You are a beloved child of God, and no one who actually loves you will actively cause you physical, emotional, or spiritual harm. You are a beloved child of God, and you therefore must not cause physical, emotional, or spiritual harm to someone you love.

If someone you know is in a relationship that you see as controlling, or weird, or potentially dangerous in any way, there is a lot you can do to help. CARE, the Center for Advocacy, Resources, and Education on campus is an important place to start. I am also a place you can start. I want you to know that you can trust me, and your friends can trust me. In Christian community, this is part of what we mean when we say we love our neighbors. We support one another, pray for one another, and tell each other the truth.

Some members of the UC Davis community recently told the truth about some harmful “love” they were receiving. They were part of a ministry where leadership opportunities for LGBTQ folks were not the same as for other folks. They were expected to suppress their attractions and identities, and not openly love who they love. They were expected to receive the concerns of the staff with grace, and understand that they were loved, but loved differently. This is just noise.

It is important, in our work of welcome, to be inclusive of all people. It is also important, in moments like this, to be specific. Students and community members of every gender identity and expression and every sexual orientation are welcome here. If you consider yourself part of the LGBTQIA+ community, you are welcome here. If you are new to the discourse and do not know what those letters stand for, you are also welcome here. We are all in this together.

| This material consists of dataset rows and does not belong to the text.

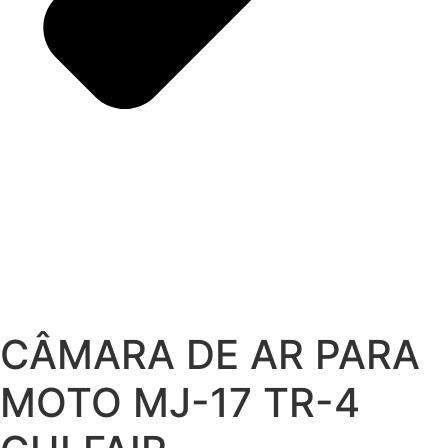
CÂMARA DE AR PARA
MOTO MJ-17 TR-4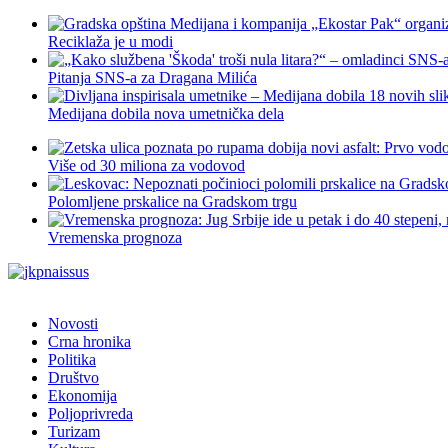
Reciklaža je u modi
Pitanja SNS-a za Dragana Milića
Medijana dobila nova umetnička dela
Više od 30 miliona za vodovod
Polomljene prskalice na Gradskom trgu
Vremenska prognoza
Novosti
Crna hronika
Politika
Društvo
Ekonomija
Poljoprivreda
Turizam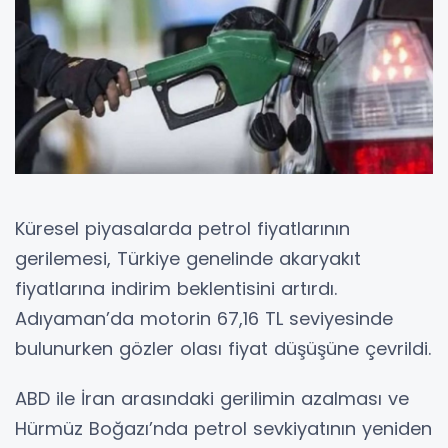
Küresel piyasalarda petrol fiyatlarının
gerilemesi, Türkiye genelinde akaryakıt
fiyatlarına indirim beklentisini artırdı.
Adıyaman’da motorin 67,16 TL seviyesinde
bulunurken gözler olası fiyat düşüşüne çevrildi.
ABD ile İran arasındaki gerilimin azalması ve
Hürmüz Boğazı’nda petrol sevkiyatının yeniden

And when we say welcome, we do not mean welcome to sit on the sidelines. We mean welcome to receive communion, welcome to read scripture, welcome to play music, welcome to help cook dinner, welcome study the bible, welcome to come on retreats, welcome to nap on the couch, welcome to be free.

Last fall, Emily and Kenton drafted a statement, and the rest of the student leadership voted to adopt that statement, declaring The Belfry a Reconciling in Christ Community—a designation in the Lutheran church that means we do our best to welcome everyone into the family of God, especially our queer siblings. I am not going to read you the entire statement (though I can get you a copy of it if you would like), but I just want to highlight for you how it begins:

“The Belfry is comprised of a wide variety of people. We are diverse in passions, cultural background, socioeconomic status, sexual orientation, gender identity/expression, ethnicity, body shape, artistic preferences, physical abilities, emotional maturity, educational goals and focuses, and we have different ideas on how best to change the world. In places where we lack diversity we strive for inclusion, openness, and welcome.  We actively welcome and affirm all people. No one is turned away from our community or our table.”

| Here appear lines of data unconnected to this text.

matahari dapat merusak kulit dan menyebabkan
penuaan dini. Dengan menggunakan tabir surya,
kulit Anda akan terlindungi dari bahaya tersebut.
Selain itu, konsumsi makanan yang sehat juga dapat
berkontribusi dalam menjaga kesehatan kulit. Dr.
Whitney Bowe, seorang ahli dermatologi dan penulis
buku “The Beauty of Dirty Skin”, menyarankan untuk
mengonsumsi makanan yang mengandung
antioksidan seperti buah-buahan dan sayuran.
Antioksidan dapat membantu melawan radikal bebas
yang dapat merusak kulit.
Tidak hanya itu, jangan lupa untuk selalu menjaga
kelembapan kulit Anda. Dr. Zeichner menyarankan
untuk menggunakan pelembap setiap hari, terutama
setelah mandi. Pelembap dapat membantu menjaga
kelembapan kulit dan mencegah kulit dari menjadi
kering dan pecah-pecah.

Each and every one of you is loved by God just as you are, in that chair right now. You were created to be that way, on purpose, with love. When God created the first creatures, God smiled—I presume—and called them good. And God did that over and over and over and over again, as each living being has come to walk, swim, fly, creep, and crawl on this earth. Including you. Beautiful, perfect, wonderful, complex, human you.